__What to do__: Transcribe every line of the data below word for word, omitting the pictures from your answer.

Transcribed page contents:
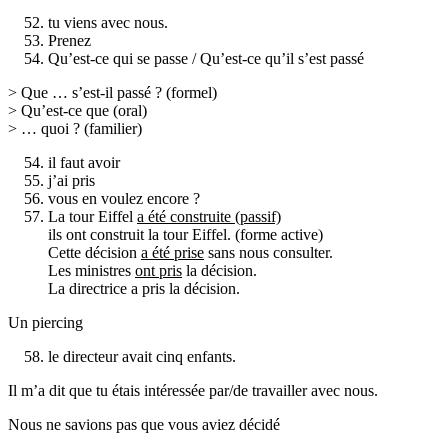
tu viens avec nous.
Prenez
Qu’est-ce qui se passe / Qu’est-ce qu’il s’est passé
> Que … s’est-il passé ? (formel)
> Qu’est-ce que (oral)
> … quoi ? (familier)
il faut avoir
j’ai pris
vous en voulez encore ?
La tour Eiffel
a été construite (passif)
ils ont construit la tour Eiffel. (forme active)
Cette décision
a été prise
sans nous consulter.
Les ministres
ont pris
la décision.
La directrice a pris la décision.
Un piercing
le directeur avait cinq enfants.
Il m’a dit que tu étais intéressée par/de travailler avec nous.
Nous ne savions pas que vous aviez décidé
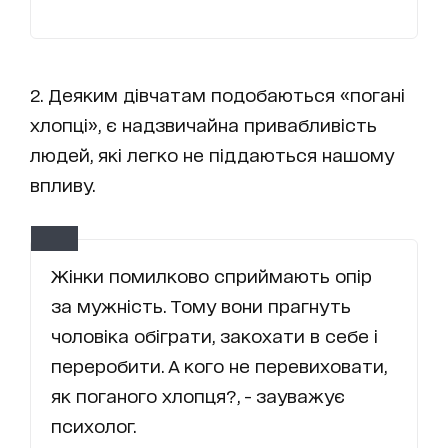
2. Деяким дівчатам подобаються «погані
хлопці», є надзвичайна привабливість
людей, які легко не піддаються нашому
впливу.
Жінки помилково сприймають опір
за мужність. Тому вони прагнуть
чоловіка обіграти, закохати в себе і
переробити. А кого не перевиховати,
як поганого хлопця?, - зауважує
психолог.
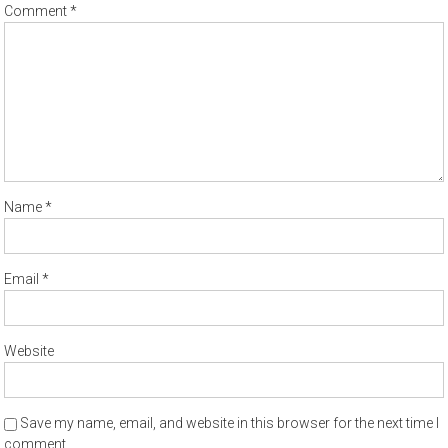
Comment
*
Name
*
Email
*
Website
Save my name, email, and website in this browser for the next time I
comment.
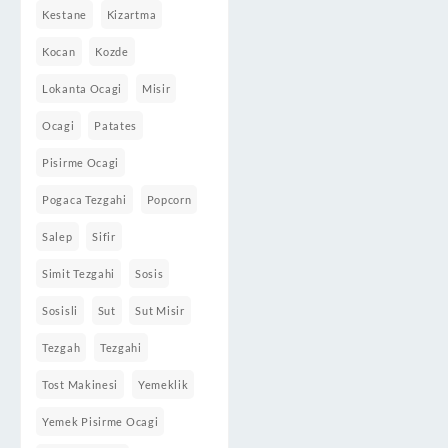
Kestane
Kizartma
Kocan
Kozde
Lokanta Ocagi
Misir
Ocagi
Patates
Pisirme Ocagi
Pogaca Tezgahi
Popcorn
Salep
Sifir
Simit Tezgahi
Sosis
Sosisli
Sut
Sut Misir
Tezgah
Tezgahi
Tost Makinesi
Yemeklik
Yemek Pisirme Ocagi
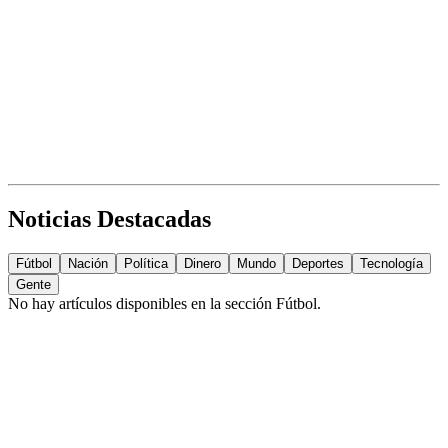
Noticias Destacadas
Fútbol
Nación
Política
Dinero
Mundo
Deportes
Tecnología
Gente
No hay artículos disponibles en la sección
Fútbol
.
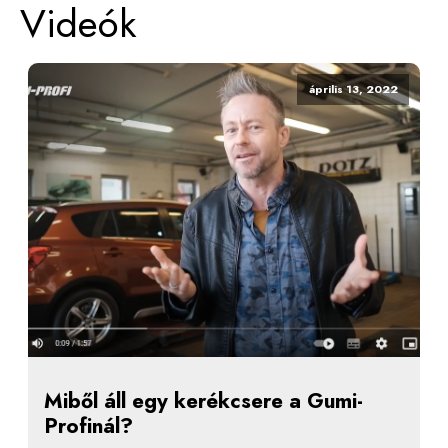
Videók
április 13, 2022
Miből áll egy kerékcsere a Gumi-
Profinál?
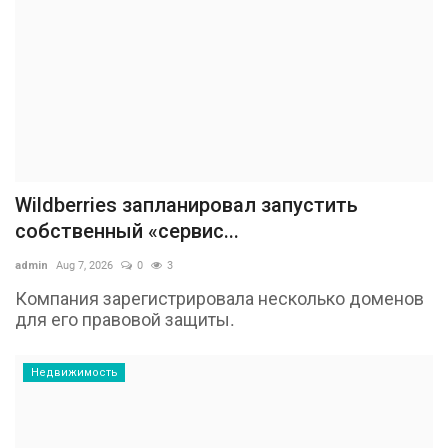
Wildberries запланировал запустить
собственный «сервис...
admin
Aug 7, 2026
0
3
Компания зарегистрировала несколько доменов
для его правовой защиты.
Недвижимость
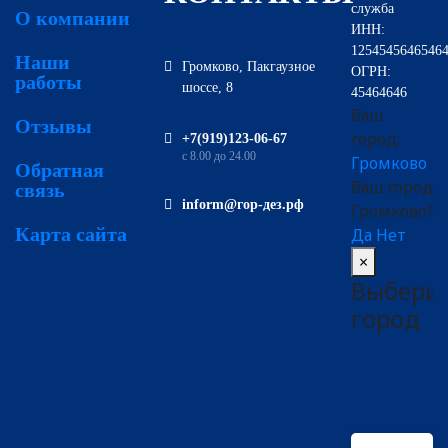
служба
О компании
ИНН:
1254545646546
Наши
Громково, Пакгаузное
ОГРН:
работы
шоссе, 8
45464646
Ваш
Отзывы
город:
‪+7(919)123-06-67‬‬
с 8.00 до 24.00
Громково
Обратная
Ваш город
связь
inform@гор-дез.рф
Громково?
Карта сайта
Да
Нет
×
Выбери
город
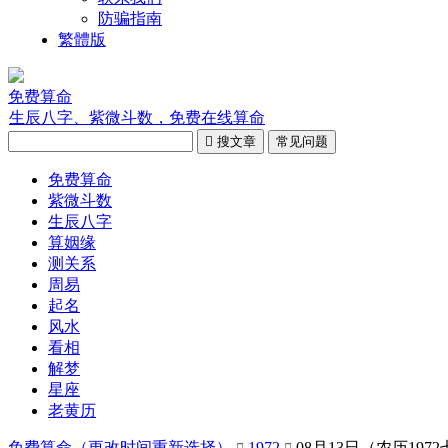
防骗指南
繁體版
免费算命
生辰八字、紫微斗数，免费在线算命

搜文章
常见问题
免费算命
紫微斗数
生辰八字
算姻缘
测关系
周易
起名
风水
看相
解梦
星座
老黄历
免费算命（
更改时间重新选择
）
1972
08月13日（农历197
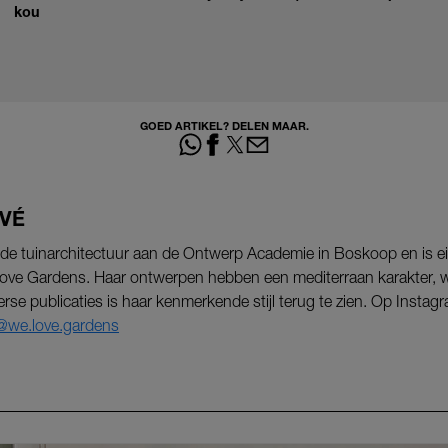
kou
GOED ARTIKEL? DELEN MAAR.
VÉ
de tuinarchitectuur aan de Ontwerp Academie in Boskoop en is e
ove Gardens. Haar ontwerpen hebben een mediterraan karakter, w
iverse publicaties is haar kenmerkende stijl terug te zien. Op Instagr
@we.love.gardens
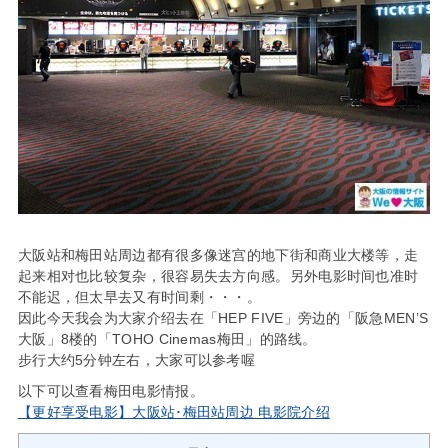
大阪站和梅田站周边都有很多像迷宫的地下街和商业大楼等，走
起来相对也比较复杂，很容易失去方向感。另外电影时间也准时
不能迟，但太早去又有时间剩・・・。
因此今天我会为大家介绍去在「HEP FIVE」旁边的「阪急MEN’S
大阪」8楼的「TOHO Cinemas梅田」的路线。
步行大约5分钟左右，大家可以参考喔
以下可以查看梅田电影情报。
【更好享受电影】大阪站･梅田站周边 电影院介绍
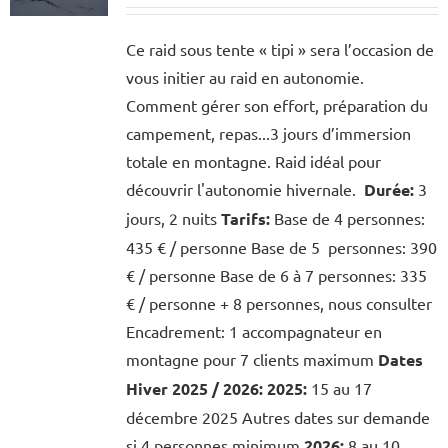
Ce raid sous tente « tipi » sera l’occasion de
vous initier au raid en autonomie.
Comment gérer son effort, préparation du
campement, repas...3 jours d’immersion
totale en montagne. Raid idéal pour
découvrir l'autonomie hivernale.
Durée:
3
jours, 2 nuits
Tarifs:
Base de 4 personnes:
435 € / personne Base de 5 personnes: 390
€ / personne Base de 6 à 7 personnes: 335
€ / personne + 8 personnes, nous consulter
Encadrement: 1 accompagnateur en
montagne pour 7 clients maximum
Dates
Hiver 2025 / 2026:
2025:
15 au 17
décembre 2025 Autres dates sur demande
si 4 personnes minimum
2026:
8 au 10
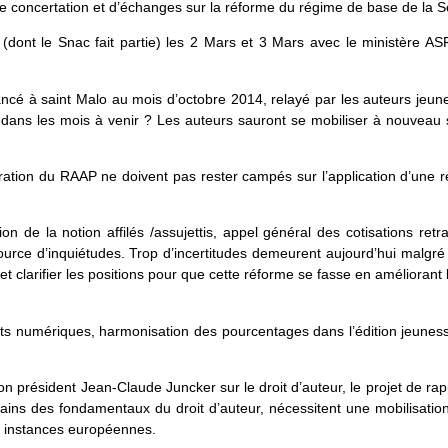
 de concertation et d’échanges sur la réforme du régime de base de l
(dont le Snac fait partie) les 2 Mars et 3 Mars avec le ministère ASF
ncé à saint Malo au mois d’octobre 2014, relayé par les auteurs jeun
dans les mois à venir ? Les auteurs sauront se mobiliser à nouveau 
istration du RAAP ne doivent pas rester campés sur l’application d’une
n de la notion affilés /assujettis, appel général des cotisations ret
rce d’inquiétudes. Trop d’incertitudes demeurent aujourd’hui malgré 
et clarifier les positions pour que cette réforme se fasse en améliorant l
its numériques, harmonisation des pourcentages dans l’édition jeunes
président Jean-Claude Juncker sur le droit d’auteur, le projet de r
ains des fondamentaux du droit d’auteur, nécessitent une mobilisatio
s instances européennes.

__Output for this task__:
tu viens avec nous.
Prenez
Qu’est-ce qui se passe / Qu’est-ce qu’il s’est passé
> Que … s’est-il passé ? (formel)
> Qu’est-ce que (oral)
> … quoi ? (familier)
il faut avoir
j’ai pris
vous en voulez encore ?
La tour Eiffel
a été construite (passif)
ils ont construit la tour Eiffel. (forme active)
Cette décision
a été prise
sans nous consulter.
Les ministres
ont pris
la décision.
La directrice a pris la décision.
Un piercing
le directeur avait cinq enfants.
Il m’a dit que tu étais intéressée par/de travailler avec nous.
Nous ne savions pas que vous aviez décidé
2. Деяким дівчатам подобаються «погані
хлопці», є надзвичайна привабливість
людей, які легко не піддаються нашому
впливу.
Жінки помилково сприймають опір
за мужність. Тому вони прагнуть
чоловіка обіграти, закохати в себе і
переробити. А кого не перевиховати,
як поганого хлопця?, - зауважує
психолог.
Comment
*
Name
*
Email
*
Website
Save my name, email, and website in this browser for the next time I
comment.
Kestane
Kizartma
Kocan
Kozde
Lokanta Ocagi
Misir
Ocagi
Patates
Pisirme Ocagi
Pogaca Tezgahi
Popcorn
Salep
Sifir
Simit Tezgahi
Sosis
Sosisli
Sut
Sut Misir
Tezgah
Tezgahi
Tost Makinesi
Yemeklik
Yemek Pisirme Ocagi
Noticias Destacadas
Fútbol
Nación
Política
Dinero
Mundo
Deportes
Tecnología
Gente
No hay artículos disponibles en la sección
Fútbol
.
Videók
április 13, 2022
Miből áll egy kerékcsere a Gumi-
Profinál?
Wildberries запланировал запустить
собственный «сервис...
admin
Aug 7, 2026
0
3
Компания зарегистрировала несколько доменов
для его правовой защиты.
Недвижимость
служба
О компании
ИНН:
1254545646546
Наши
Громково, Пакгаузное
ОГРН:
работы
шоссе, 8
45464646
Ваш
Отзывы
город:
‪+7(919)123-06-67‬‬
с 8.00 до 24.00
Громково
Обратная
Ваш город
связь
inform@гор-дез.рф
Громково?
Карта сайта
Да
Нет
×
Выбери
город
防骗指南
繁體版
免费算命
生辰八字、紫微斗数，免费在线算命

搜文章
常见问题
免费算命
紫微斗数
生辰八字
算姻缘
测关系
周易
起名
风水
看相
解梦
星座
老黄历
免费算命（
更改时间重新选择
）
1972
08月13日（农历197
kou
GOED ARTIKEL? DELEN MAAR.
VÉ
de tuinarchitectuur aan de Ontwerp Academie in Boskoop en is e
ove Gardens. Haar ontwerpen hebben een mediterraan karakter, w
iverse publicaties is haar kenmerkende stijl terug te zien. Op Instagr
@we.love.gardens
大阪站和梅田站周边都有很多像迷宫的地下街和商业大楼等，走
起来相对也比较复杂，很容易失去方向感。另外电影时间也准时
不能迟，但太早去又有时间剩・・・。
因此今天我会为大家介绍去在「HEP FIVE」旁边的「阪急MEN’S
大阪」8楼的「TOHO Cinemas梅田」的路线。
步行大约5分钟左右，大家可以参考喔
以下可以查看梅田电影情报。
【更好享受电影】大阪站･梅田站周边 电影院介绍
Ce raid sous tente « tipi » sera l’occasion de
vous initier au raid en autonomie.
Comment gérer son effort, préparation du
campement, repas...3 jours d’immersion
totale en montagne. Raid idéal pour
découvrir l'autonomie hivernale.
Durée:
3
jours, 2 nuits
Tarifs:
Base de 4 personnes:
435 € / personne Base de 5 personnes: 390
€ / personne Base de 6 à 7 personnes: 335
€ / personne + 8 personnes, nous consulter
Encadrement: 1 accompagnateur en
montagne pour 7 clients maximum
Dates
Hiver 2025 / 2026:
2025:
15 au 17
décembre 2025 Autres dates sur demande
si 4 personnes minimum
2026:
8 au 10
 de concertation et d’échanges sur la réforme du régime de base de l
(dont le Snac fait partie) les 2 Mars et 3 Mars avec le ministère ASF
ncé à saint Malo au mois d’octobre 2014, relayé par les auteurs jeun
dans les mois à venir ? Les auteurs sauront se mobiliser à nouveau 
istration du RAAP ne doivent pas rester campés sur l’application d’une
n de la notion affilés /assujettis, appel général des cotisations ret
rce d’inquiétudes. Trop d’incertitudes demeurent aujourd’hui malgré 
et clarifier les positions pour que cette réforme se fasse en améliorant l
its numériques, harmonisation des pourcentages dans l’édition jeunes
président Jean-Claude Juncker sur le droit d’auteur, le projet de r
ains des fondamentaux du droit d’auteur, nécessitent une mobilisatio
s instances européennes.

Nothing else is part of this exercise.